> [What you should do]: Edit the text of each item below by putting "Informations légales" wherever "Mentions légales" occurs, and keep every other line unchanged.

---

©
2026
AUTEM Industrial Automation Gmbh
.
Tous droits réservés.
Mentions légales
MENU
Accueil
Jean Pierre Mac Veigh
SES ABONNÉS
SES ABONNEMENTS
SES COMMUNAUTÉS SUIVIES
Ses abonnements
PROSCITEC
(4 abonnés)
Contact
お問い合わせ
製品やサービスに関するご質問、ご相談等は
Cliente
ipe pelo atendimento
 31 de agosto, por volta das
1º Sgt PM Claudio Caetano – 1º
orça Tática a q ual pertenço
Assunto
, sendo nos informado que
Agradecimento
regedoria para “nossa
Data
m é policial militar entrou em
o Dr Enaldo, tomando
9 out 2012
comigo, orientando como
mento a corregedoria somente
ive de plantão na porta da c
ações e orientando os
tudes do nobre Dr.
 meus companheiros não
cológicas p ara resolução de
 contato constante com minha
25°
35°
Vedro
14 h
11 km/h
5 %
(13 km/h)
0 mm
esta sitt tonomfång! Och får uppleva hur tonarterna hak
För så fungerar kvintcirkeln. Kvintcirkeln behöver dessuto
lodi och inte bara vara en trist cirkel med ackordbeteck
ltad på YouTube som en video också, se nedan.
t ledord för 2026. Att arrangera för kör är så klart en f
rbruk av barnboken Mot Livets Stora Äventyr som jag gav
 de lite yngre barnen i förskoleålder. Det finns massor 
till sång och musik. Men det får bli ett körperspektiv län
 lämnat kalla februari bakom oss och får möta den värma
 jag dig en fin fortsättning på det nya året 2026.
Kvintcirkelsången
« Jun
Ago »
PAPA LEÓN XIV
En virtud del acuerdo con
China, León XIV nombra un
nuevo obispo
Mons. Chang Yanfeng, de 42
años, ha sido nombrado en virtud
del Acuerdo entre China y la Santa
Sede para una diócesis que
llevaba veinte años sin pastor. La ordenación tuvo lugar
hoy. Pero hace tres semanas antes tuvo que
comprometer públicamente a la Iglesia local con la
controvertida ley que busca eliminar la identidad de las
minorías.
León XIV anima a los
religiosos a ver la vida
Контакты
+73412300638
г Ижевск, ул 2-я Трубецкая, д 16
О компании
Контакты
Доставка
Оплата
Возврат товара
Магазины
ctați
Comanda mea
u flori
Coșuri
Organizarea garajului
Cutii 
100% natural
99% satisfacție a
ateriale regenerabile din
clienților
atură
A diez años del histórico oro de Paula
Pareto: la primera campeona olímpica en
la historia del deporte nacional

---

> [Task response]:
©
2026
AUTEM Industrial Automation Gmbh
.
Tous droits réservés.
Informations légales
MENU
Accueil
Jean Pierre Mac Veigh
SES ABONNÉS
SES ABONNEMENTS
SES COMMUNAUTÉS SUIVIES
Ses abonnements
PROSCITEC
(4 abonnés)
Contact
お問い合わせ
製品やサービスに関するご質問、ご相談等は
Cliente
ipe pelo atendimento
 31 de agosto, por volta das
1º Sgt PM Claudio Caetano – 1º
orça Tática a q ual pertenço
Assunto
, sendo nos informado que
Agradecimento
regedoria para “nossa
Data
m é policial militar entrou em
o Dr Enaldo, tomando
9 out 2012
comigo, orientando como
mento a corregedoria somente
ive de plantão na porta da c
ações e orientando os
tudes do nobre Dr.
 meus companheiros não
cológicas p ara resolução de
 contato constante com minha
25°
35°
Vedro
14 h
11 km/h
5 %
(13 km/h)
0 mm
esta sitt tonomfång! Och får uppleva hur tonarterna hak
För så fungerar kvintcirkeln. Kvintcirkeln behöver dessuto
lodi och inte bara vara en trist cirkel med ackordbeteck
ltad på YouTube som en video också, se nedan.
t ledord för 2026. Att arrangera för kör är så klart en f
rbruk av barnboken Mot Livets Stora Äventyr som jag gav
 de lite yngre barnen i förskoleålder. Det finns massor 
till sång och musik. Men det får bli ett körperspektiv län
 lämnat kalla februari bakom oss och får möta den värma
 jag dig en fin fortsättning på det nya året 2026.
Kvintcirkelsången
« Jun
Ago »
PAPA LEÓN XIV
En virtud del acuerdo con
China, León XIV nombra un
nuevo obispo
Mons. Chang Yanfeng, de 42
años, ha sido nombrado en virtud
del Acuerdo entre China y la Santa
Sede para una diócesis que
llevaba veinte años sin pastor. La ordenación tuvo lugar
hoy. Pero hace tres semanas antes tuvo que
comprometer públicamente a la Iglesia local con la
controvertida ley que busca eliminar la identidad de las
minorías.
León XIV anima a los
religiosos a ver la vida
Контакты
+73412300638
г Ижевск, ул 2-я Трубецкая, д 16
О компании
Контакты
Доставка
Оплата
Возврат товара
Магазины
ctați
Comanda mea
u flori
Coșuri
Organizarea garajului
Cutii 
100% natural
99% satisfacție a
ateriale regenerabile din
clienților
atură
A diez años del histórico oro de Paula
Pareto: la primera campeona olímpica en
la historia del deporte nacional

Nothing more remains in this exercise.